1 1/3 cup soy or almond milk, divided
¼ cup + 2 T firm silken tofu
2 t tapioca starch
2 T water
5 ½ sticks margarine
2 T + 2 t dry active yeast
¼ cup sugar
½ t salt
¾ t ground cardamom
1 pound 5 oz bread flour (or regular unbleached flour with a little vital wheat gluten added)
Jam or pie filling or whatever floats your boat
Powdered sugar mixed with a splash of water and a few drops of lemon juice (this should be a little thinner than the consistency of egg whites)
The (long) process
1. Mix 1 cup of milk, tofu, starch, and water until silky-smooth. Refrigerate.
2. Warm remaining milk, and combine with yeast, sugar, and salt. Let it get a little frothy, then add it to the refrigerated milk mixture and return to the fridge.
3. Wrap margarine loosely in plastic wrap and pound/roll into a 5-inch square. Refrigerate.
4. Add the flour to the liquid in batches until dough is soft and a little sticky but holds together. Use more or less flour as needed to get the right consistency. You need to be able to roll the dough without it sticking to everything, but too firm and it won’t be pliable.
5. On a floured surface, roll dough into a n 8-inch square.
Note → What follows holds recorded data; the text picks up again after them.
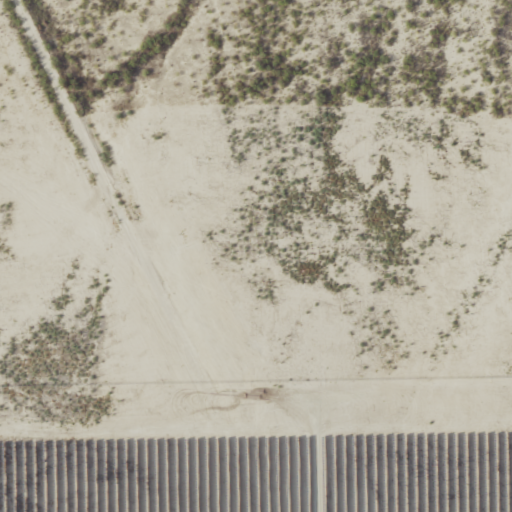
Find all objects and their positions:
road: (146, 255)
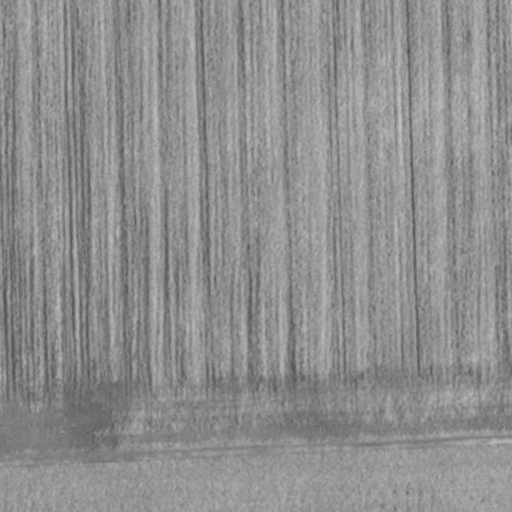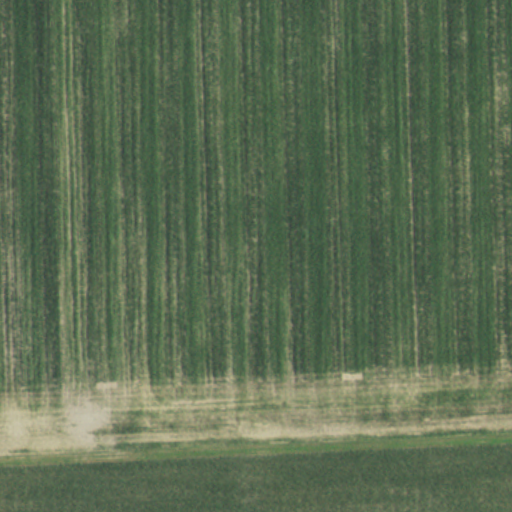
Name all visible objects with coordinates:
crop: (253, 216)
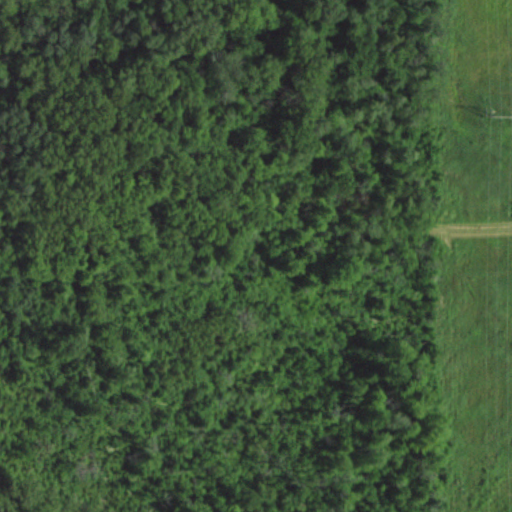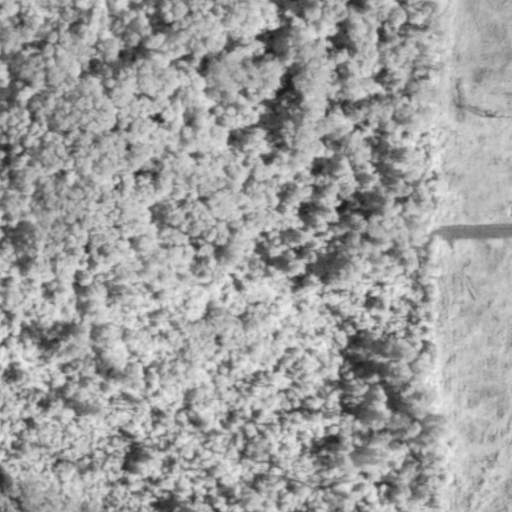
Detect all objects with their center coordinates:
power tower: (479, 116)
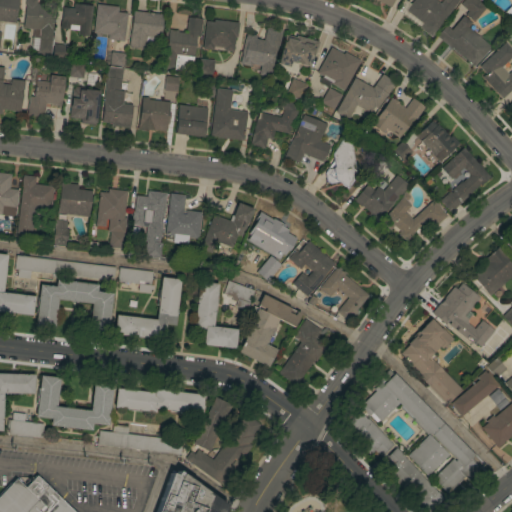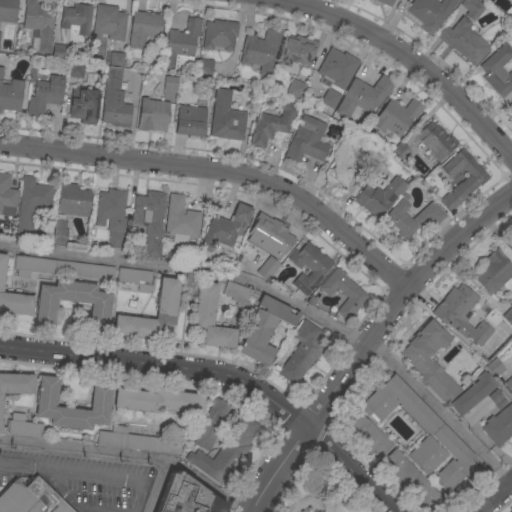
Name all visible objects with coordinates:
building: (510, 1)
building: (385, 2)
building: (385, 2)
building: (471, 9)
building: (472, 9)
building: (7, 10)
building: (8, 11)
building: (429, 13)
building: (430, 13)
building: (76, 18)
building: (109, 22)
building: (109, 23)
building: (39, 24)
building: (39, 24)
building: (143, 28)
building: (144, 28)
building: (218, 35)
building: (219, 35)
building: (181, 41)
building: (463, 41)
building: (464, 41)
building: (181, 42)
building: (259, 49)
building: (261, 50)
building: (296, 51)
building: (297, 51)
building: (60, 52)
building: (113, 58)
building: (117, 59)
road: (408, 60)
building: (205, 66)
building: (204, 67)
building: (336, 68)
building: (337, 68)
building: (74, 70)
building: (75, 70)
building: (497, 70)
building: (498, 70)
building: (169, 83)
building: (170, 83)
building: (295, 89)
building: (296, 89)
building: (10, 94)
building: (10, 95)
building: (45, 95)
building: (45, 95)
building: (364, 96)
building: (363, 97)
building: (330, 98)
building: (330, 98)
building: (114, 99)
building: (115, 101)
building: (83, 105)
building: (84, 106)
building: (152, 115)
building: (152, 115)
building: (396, 116)
building: (395, 117)
building: (226, 118)
building: (226, 118)
building: (189, 121)
building: (190, 121)
building: (271, 124)
building: (271, 125)
building: (307, 140)
building: (307, 140)
building: (435, 140)
building: (426, 143)
building: (341, 164)
building: (341, 165)
road: (220, 173)
building: (462, 178)
building: (462, 178)
building: (7, 196)
building: (379, 197)
building: (379, 198)
building: (72, 200)
building: (72, 200)
building: (30, 203)
building: (31, 204)
building: (112, 215)
building: (411, 217)
building: (412, 217)
building: (111, 218)
building: (149, 218)
building: (180, 218)
building: (149, 219)
building: (181, 221)
building: (225, 229)
building: (226, 229)
building: (271, 232)
building: (59, 233)
building: (59, 233)
building: (269, 237)
building: (510, 240)
building: (509, 242)
building: (269, 266)
building: (308, 267)
building: (60, 268)
building: (267, 268)
building: (492, 272)
building: (493, 272)
building: (135, 278)
building: (135, 278)
building: (343, 291)
building: (344, 292)
building: (238, 295)
building: (13, 296)
building: (13, 297)
road: (396, 298)
building: (311, 301)
building: (72, 303)
road: (287, 303)
building: (73, 304)
building: (151, 314)
building: (152, 314)
building: (461, 315)
building: (463, 315)
building: (508, 315)
building: (508, 316)
building: (210, 318)
building: (211, 318)
building: (264, 329)
building: (264, 329)
building: (301, 353)
building: (302, 353)
building: (429, 359)
building: (430, 360)
building: (494, 368)
road: (219, 373)
building: (509, 381)
building: (509, 384)
building: (15, 385)
building: (14, 387)
building: (473, 393)
building: (472, 394)
building: (498, 399)
building: (158, 401)
building: (158, 401)
building: (72, 406)
building: (72, 406)
building: (210, 423)
building: (210, 424)
building: (23, 426)
building: (499, 426)
building: (499, 426)
building: (421, 427)
building: (22, 428)
building: (422, 429)
building: (369, 435)
building: (368, 436)
building: (137, 441)
building: (137, 442)
building: (227, 448)
building: (226, 452)
road: (128, 455)
building: (426, 455)
building: (427, 455)
road: (281, 470)
building: (411, 480)
road: (130, 481)
building: (412, 481)
park: (316, 491)
building: (185, 496)
building: (186, 497)
road: (494, 497)
building: (29, 498)
building: (30, 498)
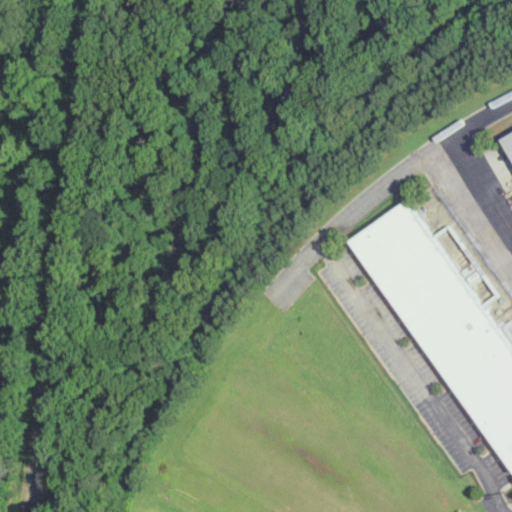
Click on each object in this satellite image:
building: (507, 143)
road: (407, 168)
road: (477, 199)
railway: (66, 250)
building: (445, 311)
building: (447, 315)
road: (412, 369)
road: (437, 370)
road: (499, 502)
railway: (32, 506)
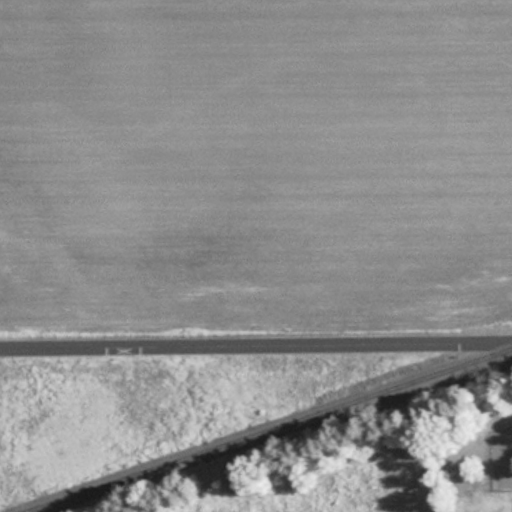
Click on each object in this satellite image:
road: (256, 345)
railway: (275, 430)
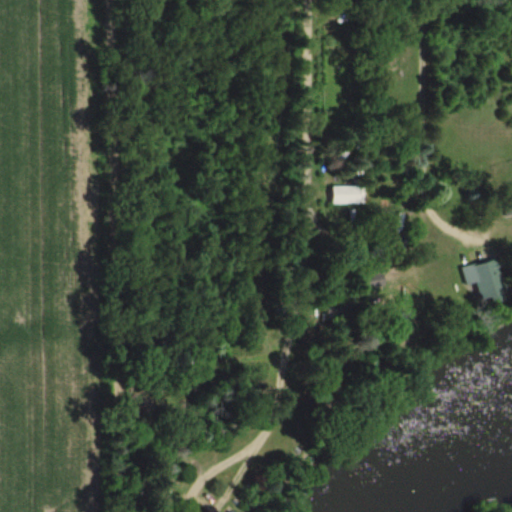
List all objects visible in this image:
road: (420, 131)
building: (345, 195)
road: (303, 218)
road: (107, 256)
building: (483, 279)
building: (372, 284)
river: (440, 463)
building: (227, 511)
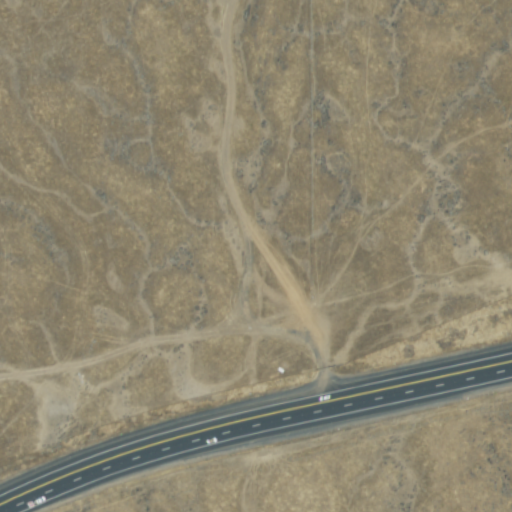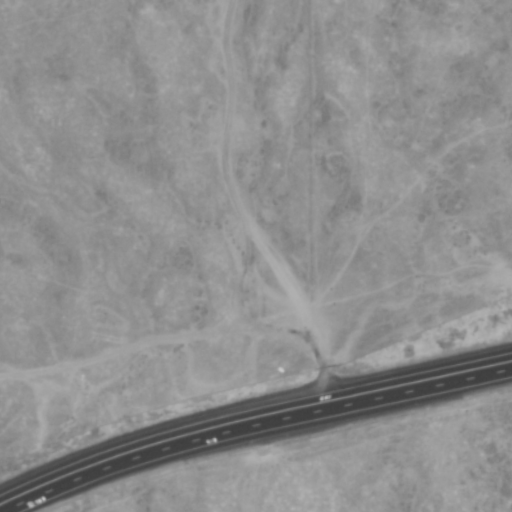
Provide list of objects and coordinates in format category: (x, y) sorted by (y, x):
road: (252, 427)
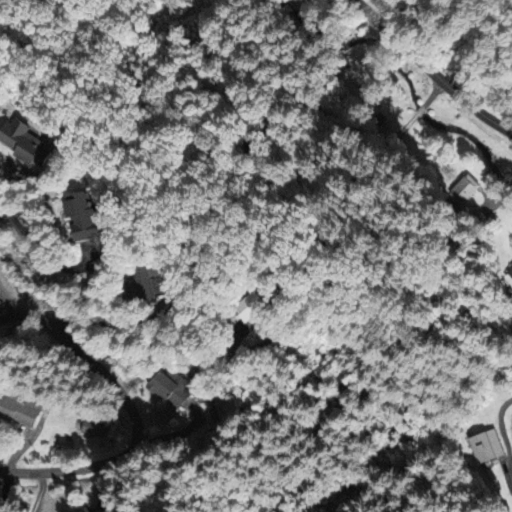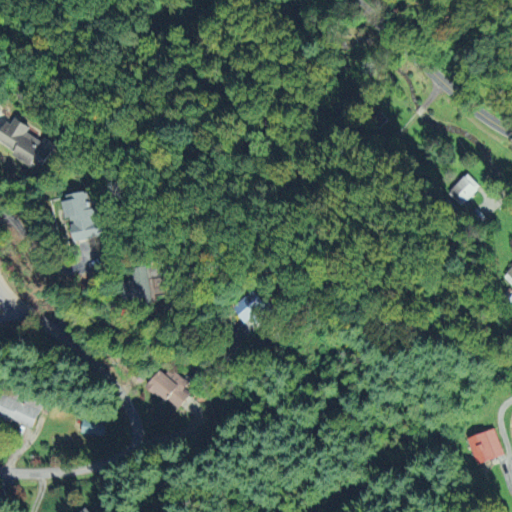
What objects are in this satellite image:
road: (428, 71)
road: (232, 99)
building: (29, 140)
building: (463, 188)
building: (86, 214)
building: (508, 275)
building: (142, 283)
building: (253, 306)
road: (134, 322)
building: (169, 387)
road: (130, 405)
building: (18, 407)
building: (92, 427)
building: (485, 445)
building: (84, 510)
Unwrap margarine and place diagonally on top of dough, then fold corners of dough up to seal in the margarine. Return to fridge if it is getting sticky.
6. Roll dough into an 8x12 inch rectangle, being careful not to let the margarine break through. Brush off excess flour, and fold in thirds like a letter. Loosely wrap in plastic wrap and refrigerate 20-40 minutes.
7. Re-roll into an 8x12 rectangle and fold again. Repeat this rolling/folding for 4 total folds, refrigerating for 20-40 minutes after each time.
8. Roll dough into a 10x14 inch rectangle. Cut dough in half lengthwise, and refrigerate half while you work with the other half.
9. Cut dough lengthwise into 3/8-inch wide strips using a ruler and sharp knife or, if you’re fancy, a pastry cutter.
10. Twist each strip into a tight rope, and roll up in a spiral. Fold the ends underneath the spirals. Place on a cookie sheet (bonus points if you line the sheet with parchement paper), loosely cover with spray-oiled plastic wrap, and let rise until almost doubled. (You should end up with about 30 danish, and I’m told you can freeze them before they rise, and let them rise when you thaw them if you want.)
11. When pastries have almost doubled, preheat oven to 400.
12. Press a slight indentation into the center of each pastry, and add about 1 T filling (I like to use a variety of jams.)
13. Bake for about 15 minutes, until tops just start to turn golden in spots.
14. Meanwhile, whisk together glaze.
15. Brush with glaze as soon as you remove them from the oven. This gives them a nice shiny sugar-layer.
16. Let cool on cookie sheet for about 2 minutes before transferring to a cooling rack.
17. Store any uneaten ones, if you manage to have uneaten ones, in the fridge.